Given data:
== Segment start ==

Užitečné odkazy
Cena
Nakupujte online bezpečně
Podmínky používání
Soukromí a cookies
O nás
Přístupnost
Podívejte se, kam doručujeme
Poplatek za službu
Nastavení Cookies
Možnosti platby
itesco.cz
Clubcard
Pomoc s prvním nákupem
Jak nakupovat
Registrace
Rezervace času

== Segment end ==

What to do: Your task is to retype all the records above with nothing left out.

Expected answer:
Užitečné odkazy
Cena
Nakupujte online bezpečně
Podmínky používání
Soukromí a cookies
O nás
Přístupnost
Podívejte se, kam doručujeme
Poplatek za službu
Nastavení Cookies
Možnosti platby
itesco.cz
Clubcard
Pomoc s prvním nákupem
Jak nakupovat
Registrace
Rezervace času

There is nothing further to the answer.